Safari Sun vs Naperon
Where Safari Sun belongs to Cloverdale Paint's range, Naperon is a Farrow & Ball color. Safari Sun reads as beige, while Naperon reads as beige-pink — two distinct hue families, not close cousins. Naperon (LRV 42) reflects noticeably more light than Safari Sun (LRV 30), a difference of 12 points that becomes especially apparent in rooms with limited natural light. With a ΔE of 12.4, the contrast is hard to miss. These aren't variations on a theme — they're two different answers to the same question. Below you'll find 2 real-room photo comparisons where both colors appear side by side, plus 5 simulated room previews.
Safari Sun vs Naperon in Real Spaces
2 real rooms side by side. Seeing Safari Sun and Naperon in actual rooms makes the difference concrete; browse the spaces below to get a feel for how each color lives on a wall.
Living Room
In a living room, color works across both daylight and evening light — the same wall can read very differently at noon and at 8pm. The LRV gap is large enough that Naperon will make the room feel meaningfully brighter than Safari Sun would.
Kitchen
In a kitchen, colors are seen under bright task lighting that amplifies undertones — what reads neutral elsewhere can show its hand here. Naperon reflects noticeably more light off the walls, making the space read more open than Safari Sun.
Color Details
Safari Sun vs Naperon Simulated Comparison
5 simulated room previews — drag the slider on each to see Safari Sun on one side and Naperon on the other.

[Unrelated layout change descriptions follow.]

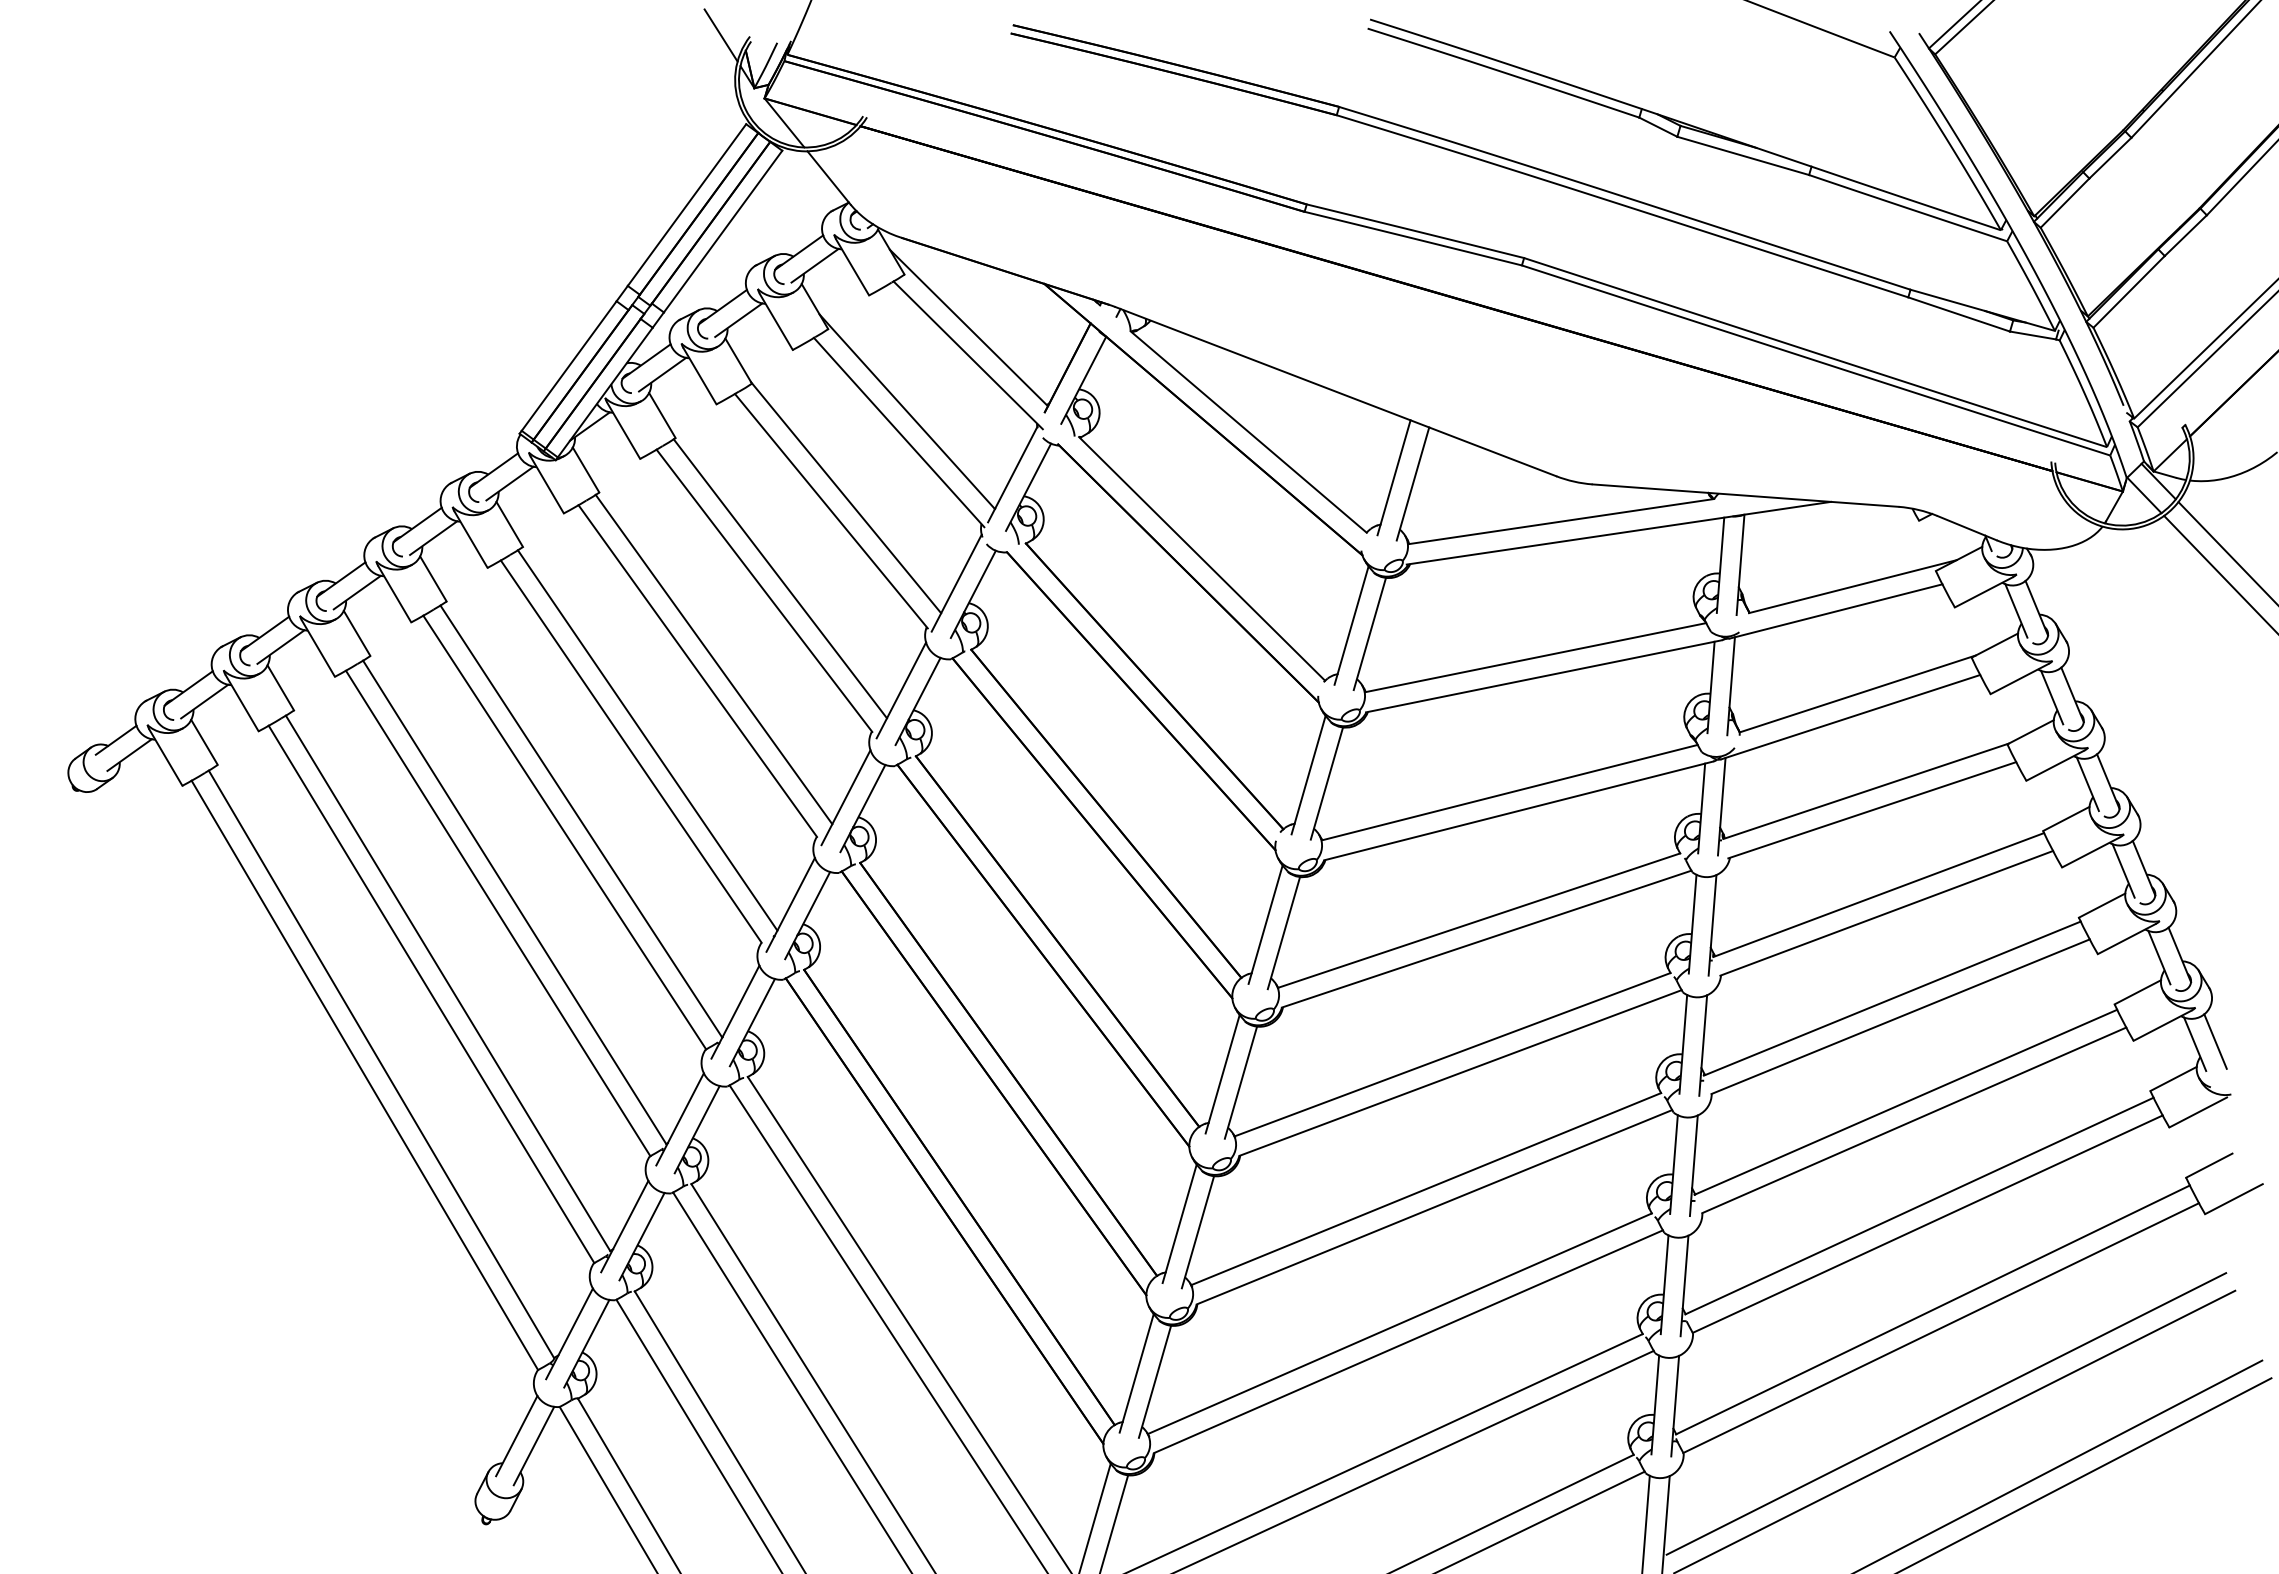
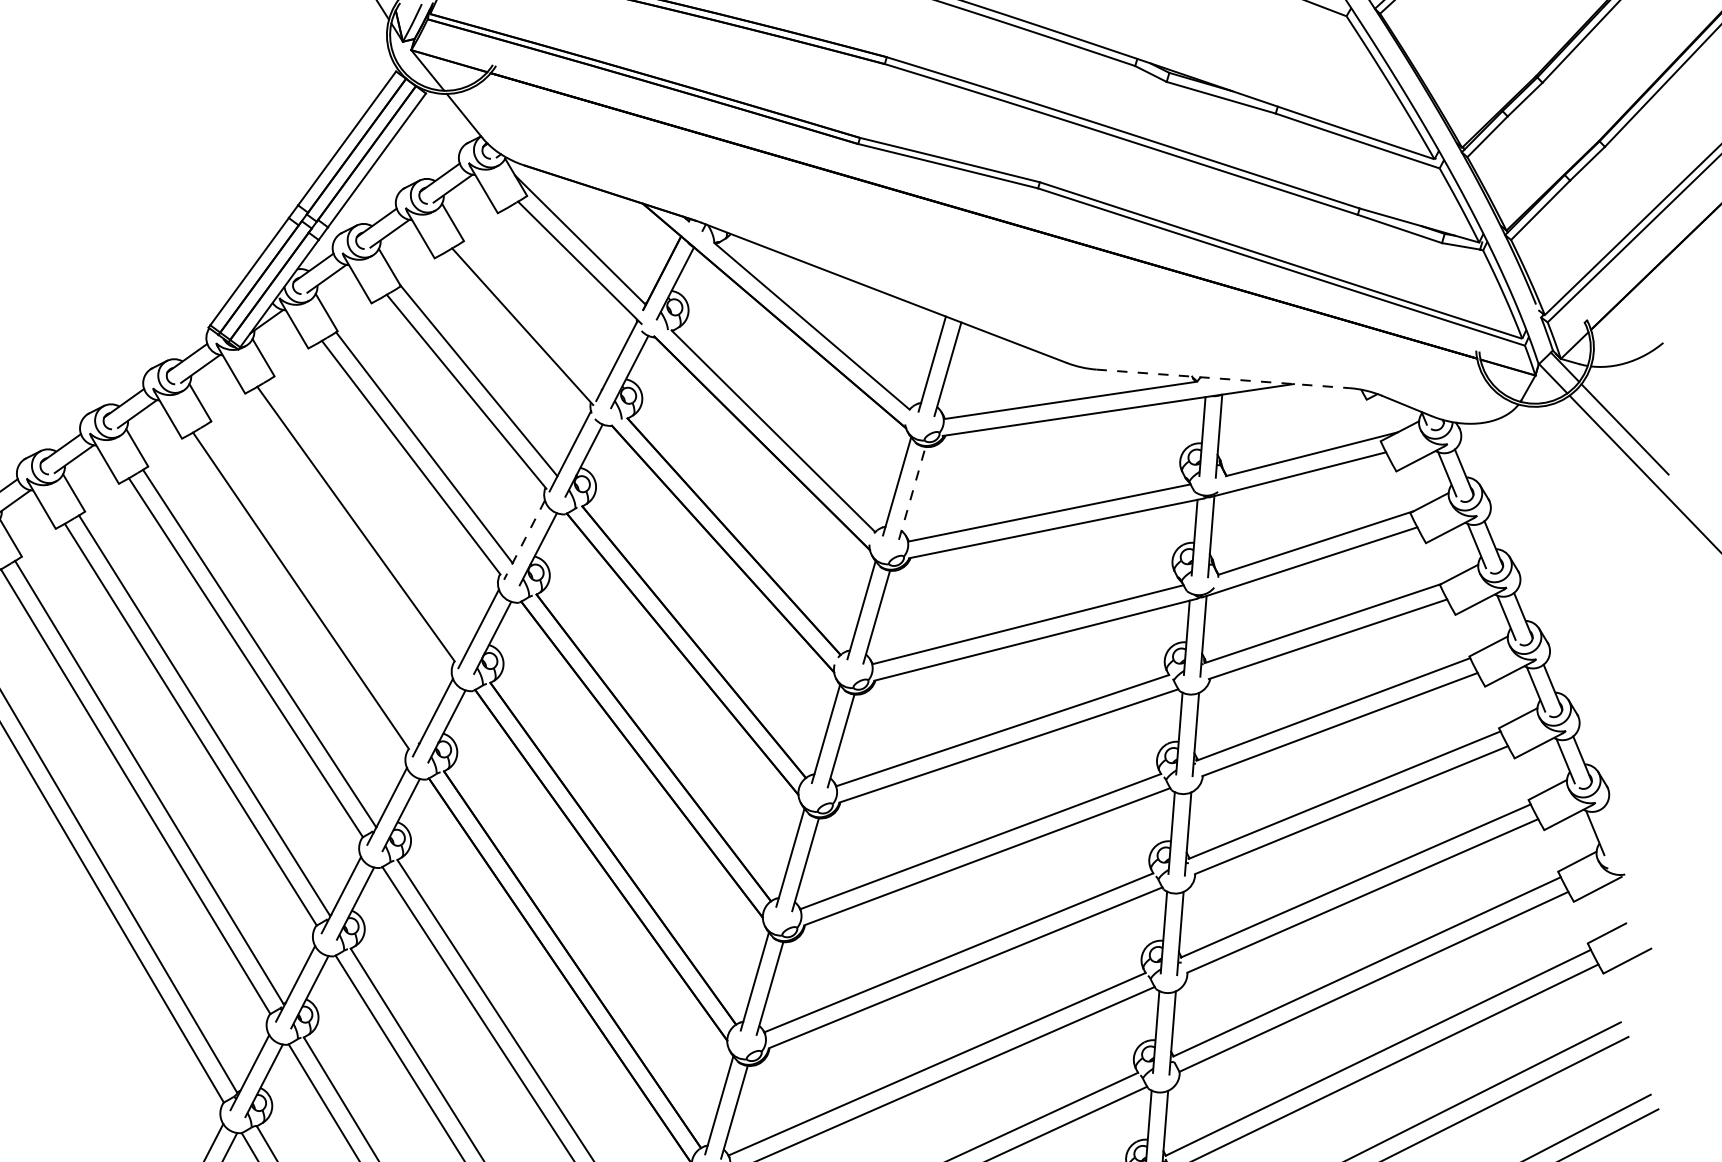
line: (906, 411) -> (528, 309), removed
line: (1746, 495) -> (1223, 378), solid -> dashed
line: (1370, 633) -> (912, 493), solid -> dashed
line: (713, 659) -> (369, 514), removed
line: (901, 690) -> (524, 540), solid -> dashed
line: (647, 740) -> (314, 581), removed
line: (2215, 1041) -> (1612, 830), removed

Digital color is approximate. These simulations are generated from the manufacturer's hex values and overlaid on grayscale room photos — your screen's calibration, brightness, and viewing angle all affect how they render. Before committing to either color, test physical samples in your own space under the light you actually live with.
More Safari Sun comparisons
See how Safari Sun stacks up against other well-photographed colors across different brands and tones.